### Ejercicios propuestos
1. Según el texto sobre los deportivos de los años 90, ¿qué coche de primera generación cabe hoy dentro del capó de muchos SUV actuales?
2. Retoma el texto sobre los deportivos de los años 90 y los 2000, y continúalo a partir de su última oración.

### Fragmento propuesto
* * * *
El alma de los 90: peso ligero, motores rabiosos y nada de filtros
Los años 90 representan el último gran momento dorado del automóvil deportivo para muchos puristas. Esa década parió coches como el Honda NSX, el Porsche 911 (964 o 993), el Mazda RX-7 FD o el Ferrari F355 que marcaron esa época. Todos ellos compartían una receta común: motores con carácter (atmosféricos o turbo), pesos contenidos y una puesta a punto orientada al disfrute más que al cronómetro. En esa década, lo importante era el equilibrio, la pasión, no las cifras en una hoja técnica.
El tacto de una dirección sin asistencia, el cambio manual con recorridos duros, pero precisos, la suspensión firme que transmitía cada bache… todo contribuía a esa conexión entre coche y piloto. Eran coches que te hacían mejor conductor a base de exigencia, y aunque podían fallar o quedarse cortos frente a deportivos más potentes, tenían personalidad. Iban de frente. Solamente eran rápidos si tú eras rápido.
Además, eran más pequeños. Un MX-5 de primera generación cabe hoy dentro del capó de muchos SUV actuales, y esa compacidad no solo ayudaba al peso, también aportaba agilidad. En aquellos maravillosos 90, los sistemas electrónicos brillaban por su ausencia y la receta era sencilla: si querías que el coche fuera divertido, tenía que ser ligero y noble.

El resultado eran coches que hoy siguen emocionando a los que los prueban. No porque sean rápidos, sino porque te cuentan todo lo que pasa bajo las ruedas. Esa sensación es difícil de encontrar ya.
Llegan los 2000: los deportivos se civilizan, pero no pierden el rumbo
La década de los 2000 trajo consigo una revolución silenciosa. Los fabricantes empezaron a integrar ayudas electrónicas, ABS más sofisticados, controles de tracción y estabilidad… pero aún no eran intrusivos. Seguían siendo coches diseñados para disfrutar de la conducción, pero con un poco más de margen para el error del primerizo.
* * * *
### Datos proporcionados
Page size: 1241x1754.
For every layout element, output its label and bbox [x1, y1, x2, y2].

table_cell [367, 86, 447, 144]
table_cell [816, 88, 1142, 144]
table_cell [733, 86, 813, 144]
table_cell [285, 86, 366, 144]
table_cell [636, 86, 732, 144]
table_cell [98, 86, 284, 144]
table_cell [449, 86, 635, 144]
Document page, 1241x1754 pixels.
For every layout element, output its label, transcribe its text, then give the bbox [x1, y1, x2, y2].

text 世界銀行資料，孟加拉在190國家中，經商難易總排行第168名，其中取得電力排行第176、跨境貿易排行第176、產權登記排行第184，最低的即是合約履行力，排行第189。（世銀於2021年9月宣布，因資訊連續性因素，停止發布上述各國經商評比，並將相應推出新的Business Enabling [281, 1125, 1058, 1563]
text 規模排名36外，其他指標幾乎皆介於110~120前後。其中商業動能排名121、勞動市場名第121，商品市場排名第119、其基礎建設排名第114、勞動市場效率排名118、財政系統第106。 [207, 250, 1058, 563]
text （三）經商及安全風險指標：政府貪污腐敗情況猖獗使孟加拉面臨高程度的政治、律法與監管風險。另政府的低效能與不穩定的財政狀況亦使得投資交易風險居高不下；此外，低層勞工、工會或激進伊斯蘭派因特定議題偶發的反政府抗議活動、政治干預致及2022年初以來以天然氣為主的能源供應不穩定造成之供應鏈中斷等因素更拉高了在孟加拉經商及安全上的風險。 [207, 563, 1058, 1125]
* * * *
### Respuestas escritas
1. Un MX-5 de primera generación.

2.
Aquí comenzaron a aparecer deportivos más potentes y pesados. Los Ferrari 360 y 430, el Nissan 350Z, el Audi TT de primera generación, o incluso el BMW M3 E46 combinaban ya más refinamiento con un nivel de sensaciones todavía alto. El turbo, de momento, seguía siendo cosa de bestias pardas como el 911 Turbo o el Subaru Impreza WRX porque la mayoría seguía confiando en la respuesta directa de un atmosférico bien afinado.
La gran ventaja de estos años fue que el deportivo se volvió algo más accesible. No necesariamente por precio, sino porque ya no te exigía ser piloto para disfrutarlo. Un Cayman S o un Z4 M podían darte sensaciones muy parecidas a las de un coche de los 90, pero con un interior más habitable y una electrónica que te salvaba si te pasabas de optimista a la salida de una curva.

Eso sí, empezaron las concesiones. Las normativas de emisiones y seguridad empezaron a presionar a los fabricantes para diseñar coches más grandes, más altos y más pesados, y aunque el rendimiento seguía subiendo, algo del alma original empezó a perderse por el camino.
Los años 2010: el turbo toma el control y la electrónica marca el ritmo
La siguiente década, la de los 2010, cambió las reglas del juego completamente. El turbo se convirtió en el rey. Ya no era una opción: era una necesidad para cumplir con las normativas. Ni siquiera se montaba para ganar potencia, sino para compensar la que se perdía por el downsizing. El resultado fue una avalancha de deportivos con cifras de potencia espectaculares cuando el turbo se usaba como se debía y un carácter más homogéneo.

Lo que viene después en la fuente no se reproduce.